Robert's parents embodied this reality. Like countless families navigating similar circumstances, they were not willing to leave any therapeutic avenue unexplored. The financial arithmetic, however, was crushing: a full year of ABA at 30 hours per week carried an estimated out-of-pocket cost approaching $70,000 — a figure simply beyond the family's means. Their hope, therefore, was that yet another specialist consultation might yield the diagnostic determination that had eluded them. Robert's family is far from unique; tens of thousands of households across the country face structurally identical situations.
Reported rates of intellectual developmental delay in children have declined in recent years in a pattern that inversely mirrors the rise in ASD diagnoses.

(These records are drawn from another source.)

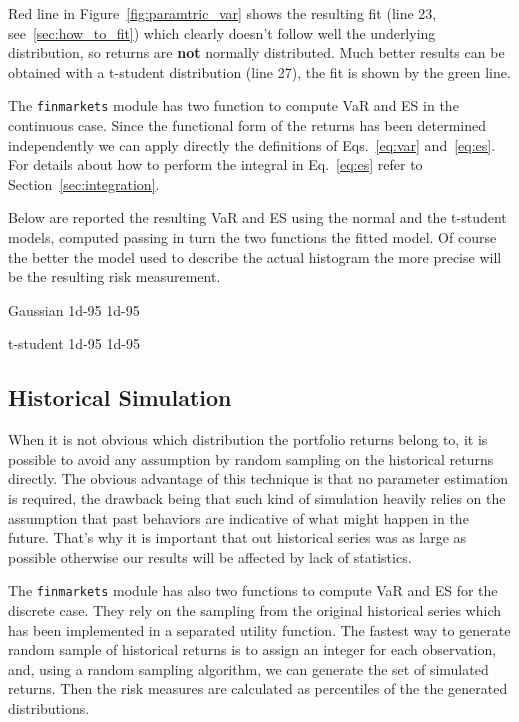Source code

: Red line in Figure~\ref{fig:paramtric_var} shows the resulting fit (line 23, see~\ref{sec:how_to_fit}) which clearly doesn't follow well the underlying distribution, so returns are \textbf{not} normally distributed. Much better results can be obtained with a t-student distribution (line 27), the fit is shown by the green line. 

\begin{finmarkets}
The \texttt{finmarkets} module has two function to compute VaR and ES in the continuous case. Since the functional form of the returns has been determined independently we can apply directly the definitions of  Eqs.~\ref{eq:var} and~\ref{eq:es}. 
For details about how to perform the integral in Eq.~\ref{eq:es} refer to Section~\ref{sec:integration}.
\end{finmarkets}

Below are reported the resulting VaR and ES using the normal and the t-student models, computed passing in turn the two functions the fitted model. Of course the better the model used to describe the actual histogram the more precise will be the resulting risk measurement.
  
\begin{ioutput}
Gaussian
1d-95%
1d-95%

t-student
1d-95%
1d-95%
\end{ioutput}

\subsection{Historical Simulation}
\label{historical-simulation}

When it is not obvious which distribution the portfolio returns belong to, it is possible to avoid any assumption by random sampling on the historical returns directly. The obvious advantage of this technique is that no parameter estimation is required, the drawback being that such kind of simulation heavily relies on the assumption that past behaviors are indicative of what might happen in the future. That's why it is important that out historical series was as large as possible otherwise our results will be affected by lack of statistics. 

\begin{finmarkets}
The \texttt{finmarkets} module has also two functions to compute VaR and ES for the discrete case. They rely on the sampling from the original historical series which has been implemented in a separated utility function. The fastest way to generate random sample of historical returns is to assign an integer for each observation, and, using a random sampling algorithm, we can generate the set of simulated returns. Then the risk measures are calculated as percentiles of the the generated distributions.
\end{finmarkets}

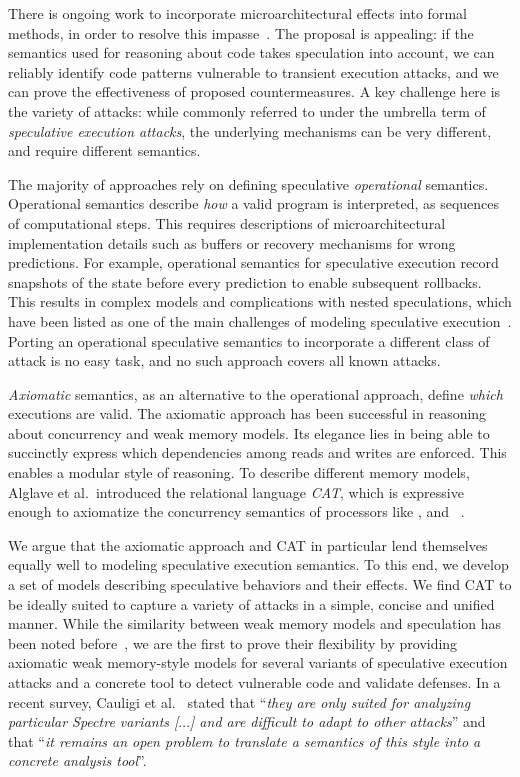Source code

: \documentclass[conference]{IEEEtran}
\begin{document}
There is ongoing work to incorporate microarchitectural effects into formal methods, in order to resolve this impasse~\cite{CauligiDGTSRB20,DanielBR20,GuancialeBD20,GuarnieriKMRS20,spectaint,WangCBMR20,oo7,Wu019}. The proposal is appealing: if the semantics used for reasoning about code takes speculation into account, we can reliably identify code patterns vulnerable to transient execution attacks, and we can prove the effectiveness of proposed countermeasures. 
A key challenge here is the variety of attacks: while commonly referred to under the umbrella term of \emph{speculative execution attacks}, the underlying mechanisms can be very different, and require different semantics.


The majority of approaches rely on defining speculative \emph{operational} semantics.
Operational semantics describe \emph{how} a valid program is interpreted, as sequences of computational steps.
%
This requires descriptions of microarchitectural implementation details such as buffers or recovery mechanisms for wrong predictions. 
For example, operational semantics for speculative execution record snapshots of the state before every prediction to enable subsequent rollbacks.
% 
This results in complex models and complications with nested speculations, which have been listed as one of the main challenges of modeling speculative execution~\cite{GuarnieriKMRS20,OleksenkoTSF20}.
%
Porting an operational speculative semantics to incorporate a different class of attack is no easy task, and no such approach covers all known attacks. 

\emph{Axiomatic} semantics, as an alternative to the operational approach, define \emph{which} executions are valid. The axiomatic approach has been successful in reasoning about concurrency and weak memory models. Its elegance lies in being able to succinctly express which dependencies among reads and writes are enforced. 
This enables a modular style of reasoning.
To describe different memory models, Alglave et al.~introduced the relational language \emph{CAT}, which is expressive enough to axiomatize the concurrency semantics of processors like \xes, \power and \arm~\cite{cat,AlglaveDGHM21,AlglaveMT14}.

We argue that the axiomatic approach and CAT in particular lend themselves equally well to modeling speculative execution semantics. To this end, we develop a set of models describing speculative behaviors and their effects. 
We find CAT to be ideally suited to capture a variety of attacks in a simple, concise and unified manner. 
%
While the similarity between weak memory models and speculation has been noted before~\cite{ColvinW19,DisselkoenJJR19,checkmate}, we are the first to prove their flexibility by providing axiomatic weak memory-style models for several variants of speculative execution attacks and a concrete tool to detect vulnerable code and validate defenses. In a recent survey, Cauligi et al.~\cite{sok:spectre} stated that \enquote{\emph{they are only suited for analyzing particular Spectre variants [$\ldots$] and are difficult to adapt to other attacks}} and that \enquote{\emph{it remains an open problem to translate a semantics of this style into a concrete analysis tool}}.
%
\end{document}
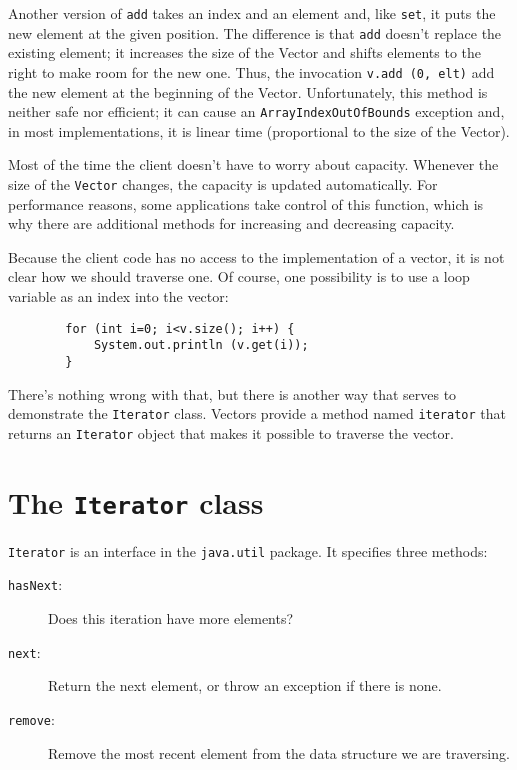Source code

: Another version of {\tt add}
takes an index and an element and, like {\tt set}, it puts
the new element at the given position.  The difference is
that {\tt add} doesn't replace the existing element; it
increases the size of the Vector and shifts elements to the
right to make room for the new one.  Thus, the invocation
{\tt v.add (0, elt)} add the new element at the beginning
of the Vector.  Unfortunately, this method is neither
safe nor efficient; it can cause an {\tt ArrayIndexOutOfBounds}
exception and, in most implementations, it is linear time
(proportional to the size of the Vector).

Most of the time the client doesn't have to worry about
capacity.  Whenever the size of the {\tt Vector} changes,
the capacity is updated automatically.
For performance reasons, some applications take
control of this function, which is why there are additional methods
for increasing and decreasing capacity.

Because the client code has no access to the implementation of
a vector, it is not clear how we should traverse one.  Of course,
one possibility is to use a loop variable as an index into the
vector:

\begin{verbatim}
        for (int i=0; i<v.size(); i++) {
            System.out.println (v.get(i));
        }
\end{verbatim}
%
There's nothing wrong with that, but there is another way that
serves to demonstrate the {\tt Iterator} class.  Vectors provide
a method named {\tt iterator} that returns an {\tt Iterator} object
that makes it possible to traverse the vector.


\section {The {\tt Iterator} class}
\label{iterator}

{\tt Iterator} is an interface in the {\tt java.util}
package.  It specifies three methods:

\begin{description}

\item [{\tt hasNext}:] Does this iteration have more elements?

\item [{\tt next}:] Return the next element, or throw an exception if
there is none.

\item [{\tt remove}:] Remove the most recent
element from the data structure we are traversing.

\end{description}

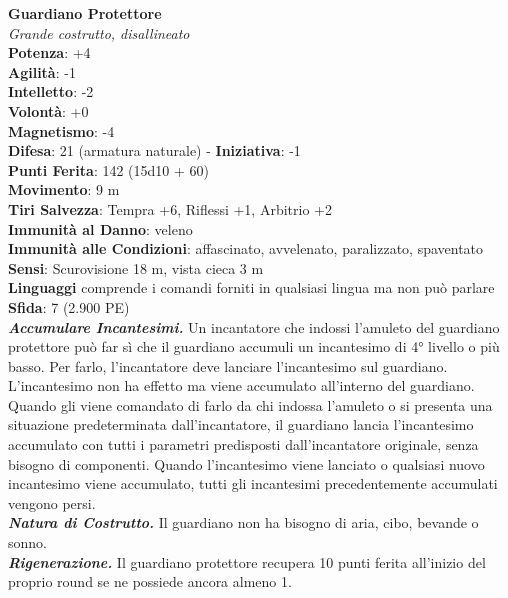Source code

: \begin{multicols}{2}
\medskip\textbf{Guardiano Protettore}\\
\emph{Grande costrutto, disallineato}\\
\textbf{Potenza}: +4\\
\textbf{Agilità}: -1\\
\textbf{Intelletto}: -2\\
\textbf{Volontà}: +0\\
\textbf{Magnetismo}: -4\\
\textbf{Difesa}: 21 (armatura naturale) - \textbf{Iniziativa}: -1\\
\textbf{Punti Ferita}: 142 (15d10 + 60)\\
\textbf{Movimento}: 9 m\\
\textbf{Tiri Salvezza}: Tempra +6, Riflessi +1, Arbitrio +2\\
\textbf{Immunità al Danno}: veleno\\
\textbf{Immunità alle Condizioni}: affascinato, avvelenato, paralizzato, spaventato\\
\textbf{Sensi}: Scurovisione 18 m, vista cieca 3 m \\
\textbf{Linguaggi} comprende i comandi forniti in qualsiasi lingua ma non può parlare\\
\textbf{Sfida}: 7 (2.900 PE)\smallskip\\
\emph{\textbf{Accumulare Incantesimi.}} Un incantatore che indossi l'amuleto del guardiano protettore può far sì che il guardiano accumuli un incantesimo di 4° livello o più basso. Per farlo, l'incantatore deve lanciare l'incantesimo sul guardiano. L'incantesimo non ha effetto ma viene accumulato all'interno del guardiano. Quando gli viene comandato di farlo da chi indossa l'amuleto o si presenta una situazione predeterminata dall'incantatore, il guardiano lancia l'incantesimo accumulato con tutti i parametri predisposti dall'incantatore originale, senza bisogno di componenti. Quando l'incantesimo viene lanciato o qualsiasi nuovo incantesimo viene accumulato, tutti gli incantesimi precedentemente accumulati vengono persi.\\
\emph{\textbf{Natura di Costrutto.}} Il guardiano non ha bisogno di aria, cibo, bevande o sonno.\\
\emph{\textbf{Rigenerazione.}} Il guardiano protettore recupera 10 punti  ferita all'inizio del proprio round se ne possiede ancora almeno 1.\\

\end{multicols}
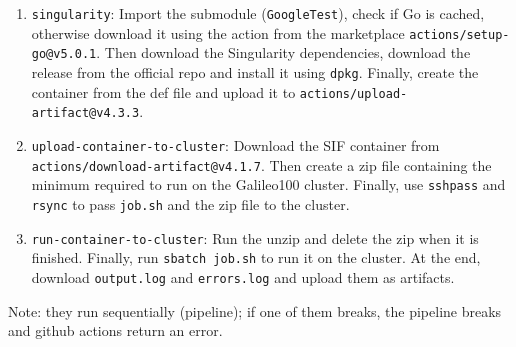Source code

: \documentclass[a4paper]{article}
\begin{document}
\begin{itemize}
\begin{itemize}
\begin{enumerate}
                \item \texttt{singularity}: Import the submodule (\texttt{GoogleTest}), check if Go is cached, otherwise download it using the action from the marketplace \texttt{actions/setup-go@v5.0.1}. Then download the Singularity dependencies, download the release from the official repo and install it using \texttt{dpkg}. Finally, create the container from the def file and upload it to \texttt{actions/upload-artifact@v4.3.3}.
                
                \item \texttt{upload-container-to-cluster}: Download the SIF container from \texttt{actions/download-artifact@v4.1.7}. Then create a zip file containing the minimum required to run on the Galileo100 cluster. Finally, use \texttt{sshpass} and \texttt{rsync} to pass \texttt{job.sh} and the zip file to the cluster.
                
                \item \texttt{run-container-to-cluster}: Run the unzip and delete the zip when it is finished. Finally, run \texttt{sbatch job.sh} to run it on the cluster. At the end, download \texttt{output.log} and \texttt{errors.log} and upload them as artifacts.
            \end{enumerate}
            Note: they run sequentially (pipeline); if one of them breaks, the pipeline breaks and github actions return an error.
        \end{itemize}
    \end{itemize}
\end{document}
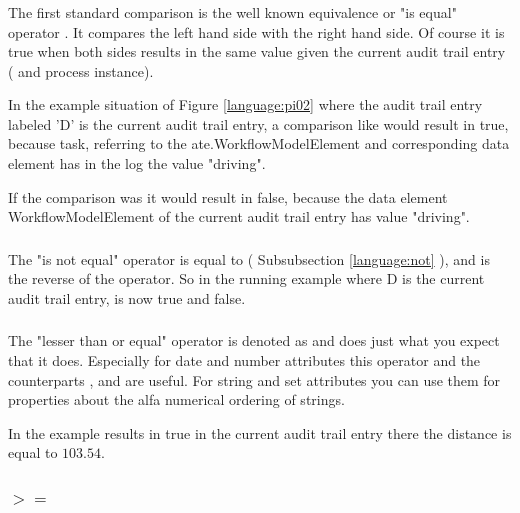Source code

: \subsubsection{\ltl{==}}

The first standard comparison is the well known equivalence or "is equal"
operator \ltl{==}. It compares the left hand side with the right hand side. Of
course it is true when both sides results in the same value given the current
audit trail entry ( and process instance). 

In the example situation of Figure
\ref{language:pi02} where the audit trail entry labeled 'D' is the current
audit trail entry, a comparison like  would result in
true, because task, referring to the ate.WorkflowModelElement and
corresponding data element has in the log the value "driving". 

If the comparison was  it would result in false,
because the data element WorkflowModelElement of the current audit trail entry
has value "driving".

\subsubsection{\ltl{!=}}

The "is not equal" operator  is equal to  (
Subsubsection \ref{language:not} ), and is the
reverse of the \ltl{==} operator. So in the running example where D is the
current audit trail entry,  is now true and  false.

\subsubsection{\ltl{$<=$}}

The "lesser than or equal" operator is denoted as \ltl{$<=$} and does just what you
expect that it does. Especially for date and number attributes this operator
and the counterparts \ltl{$>=$}, \ltl{$<$} and \ltl{$>$} are useful. For
string and set attributes you can use them for properties about the
alfa numerical ordering of strings. 

In the example  results in true in the current audit
trail entry there the distance is equal to $103.54$.

\subsubsection{$>=$}

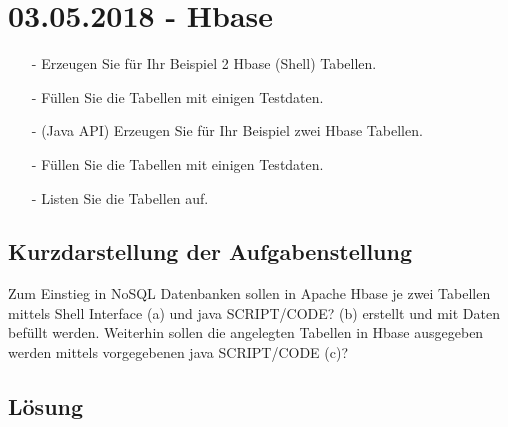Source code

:\section{03.05.2018 - Hbase}
\begin{itemize}
\item[-] Erzeugen Sie für Ihr Beispiel 2 Hbase (Shell) Tabellen.
\item[-] Füllen Sie die Tabellen mit einigen Testdaten.
\item[-] (Java API) Erzeugen Sie für Ihr Beispiel zwei Hbase Tabellen.
\item[-] Füllen Sie die Tabellen mit einigen Testdaten.
\item[-] Listen Sie die Tabellen auf.
\end{itemize}
\subsection*{Kurzdarstellung der Aufgabenstellung}
Zum Einstieg in NoSQL Datenbanken sollen in Apache Hbase je zwei Tabellen mittels Shell Interface (a) und java SCRIPT/CODE? (b) erstellt und mit Daten befüllt werden. Weiterhin sollen die angelegten Tabellen in Hbase ausgegeben werden mittels vorgegebenen java SCRIPT/CODE (c)?
\subsection*{Lösung}


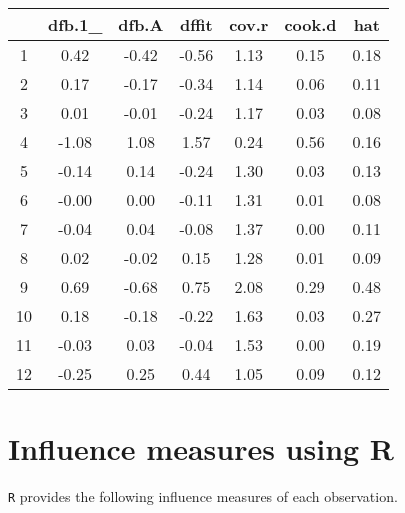 \documentclass[12pt, a4paper]{article}
\begin{document}
\begin{table}[ht]
	\begin{center}
		\begin{tabular}{|c|c|c|c|c|c|c|}
			\hline
			& dfb.1\_ & dfb.A & dffit & cov.r & cook.d & hat \\
			\hline
			1 & 0.42 & -0.42 & -0.56 & 1.13 & 0.15 & 0.18 \\
			2 & 0.17 & -0.17 & -0.34 & 1.14 & 0.06 & 0.11 \\
			3 & 0.01 & -0.01 & -0.24 & 1.17 & 0.03 & 0.08 \\
			4 & -1.08 & 1.08 & 1.57 & 0.24 & 0.56 & 0.16 \\
			5 & -0.14 & 0.14 & -0.24 & 1.30 & 0.03 & 0.13 \\
			6 & -0.00 & 0.00 & -0.11 & 1.31 & 0.01 & 0.08 \\
			7 & -0.04 & 0.04 & -0.08 & 1.37 & 0.00 & 0.11 \\
			8 & 0.02 & -0.02 & 0.15 & 1.28 & 0.01 & 0.09 \\
			9 & 0.69 & -0.68 & 0.75 & 2.08 & 0.29 & 0.48 \\
			10 & 0.18 & -0.18 & -0.22 & 1.63 & 0.03 & 0.27 \\
			11 & -0.03 & 0.03 & -0.04 & 1.53 & 0.00 & 0.19 \\
			12 & -0.25 & 0.25 & 0.44 & 1.05 & 0.09 & 0.12 \\
			\hline
		\end{tabular}
	\end{center}
\end{table}




\section{Influence measures using R} %
\texttt{R} provides the following influence measures of each observation.

\end{document}
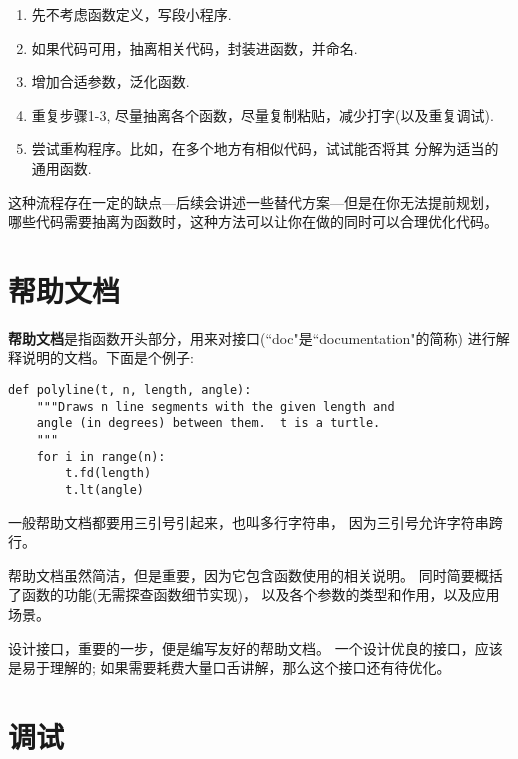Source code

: \documentclass[10pt]{book}
\begin{document}
\begin{enumerate}

\item 先不考虑函数定义，写段小程序.

\item 如果代码可用，抽离相关代码，封装进函数，并命名.

\item 增加合适参数，泛化函数.

\item 重复步骤1-3, 尽量抽离各个函数，尽量复制粘贴，减少打字(以及重复调试).

\item 尝试重构程序。比如，在多个地方有相似代码，试试能否将其
分解为适当的通用函数.

\end{enumerate}

这种流程存在一定的缺点---后续会讲述一些替代方案---但是在你无法提前规划，
哪些代码需要抽离为函数时，这种方法可以让你在做的同时可以合理优化代码。

\section{帮助文档}
\label{docstring}
{\bf 帮助文档}是指函数开头部分，用来对接口(``doc"是``documentation"的简称)
进行解释说明的文档。下面是个例子:

\begin{verbatim}
def polyline(t, n, length, angle):
    """Draws n line segments with the given length and
    angle (in degrees) between them.  t is a turtle.
    """    
    for i in range(n):
        t.fd(length)
        t.lt(angle)
\end{verbatim}
%
一般帮助文档都要用三引号引起来，也叫多行字符串，
因为三引号允许字符串跨行。

帮助文档虽然简洁，但是重要，因为它包含函数使用的相关说明。
同时简要概括了函数的功能(无需探查函数细节实现)，
以及各个参数的类型和作用，以及应用场景。

设计接口，重要的一步，便是编写友好的帮助文档。
一个设计优良的接口，应该是易于理解的;
如果需要耗费大量口舌讲解，那么这个接口还有待优化。


\section{调试}
\end{document}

Notably, nearly half of children who had received community-based ASD diagnoses and were recruited for an MRI research study did not meet diagnostic criteria when formally evaluated by academic clinicians. The prevailing explanations for the surge in ASD prevalence center on broadened diagnostic criteria and heightened clinical and public awareness. A minority of commentators, dismissing an extensive body of scientific evidence to the contrary, continue to attribute the increase to vaccines or common analgesics.
What has received strikingly little attention in these discussions, however, is the economic architecture underpinning the diagnostic surge.
When I asked Robert's parents to articulate specifically what was driving their urgency around ABA, they described feeling profoundly uncertain about how to support their son's development. When I pressed further — asking what particular behaviors or challenges were causing them the most day-to-day distress — it emerged that Robert's most disruptive presentations involved intense emotional dysregulation during routine transitions and significant resistance to parental limit-setting. Having observed the family's interaction patterns directly, I proposed an alternative path: a collaborative, individualized approach to developing parenting strategies calibrated to Robert's developmental stage and specific temperamental profile. The parents responded positively to this framing, and the urgency around the diagnostic question seemed, at least temporarily, to recede.
Two weeks later, however, they informed me that they intended to pursue a fourth specialist evaluation — driven entirely by the financial and service access benefits that an autism diagnosis would confer. I believed they were operating under a flawed assumption: that ABA represented the only viable pathway to meaningful progress for their son.
The structural problem is that insurance coverage frameworks are built around discrete medical diagnoses. The only durable solution to the diagnostic pressure families like Robert's experience is the creation of equitable funding mechanisms and service access for all developmental conditions affecting young children — not just those that carry an ASD label. In the current U.S. policy environment, that prospect remains remote.
There is a further irony embedded in this story. The clinical outcomes of ABA, measured across decades of practice, have grown less robust as the broader parenting culture has evolved and as some of the more rigidly structured early Lovaas protocols — characterized by critics as resembling a form of behavioral boot camp — have been substantially modified and softened.
Yet the institutional momentum behind ABA access and the concurrent escalation of ASD diagnosis rates carry an undeniable economic dimension that has gone largely unexamined in public discourse. For those genuinely seeking to understand the forces behind the ASD prevalence explosion, the analytical framework is straightforward: follow the money.
Lawrence Diller, M.D., practices behavioral/developmental pediatrics in Walnut Creek, Calif. He is the author of several books on child behavior and psychiatric drugs.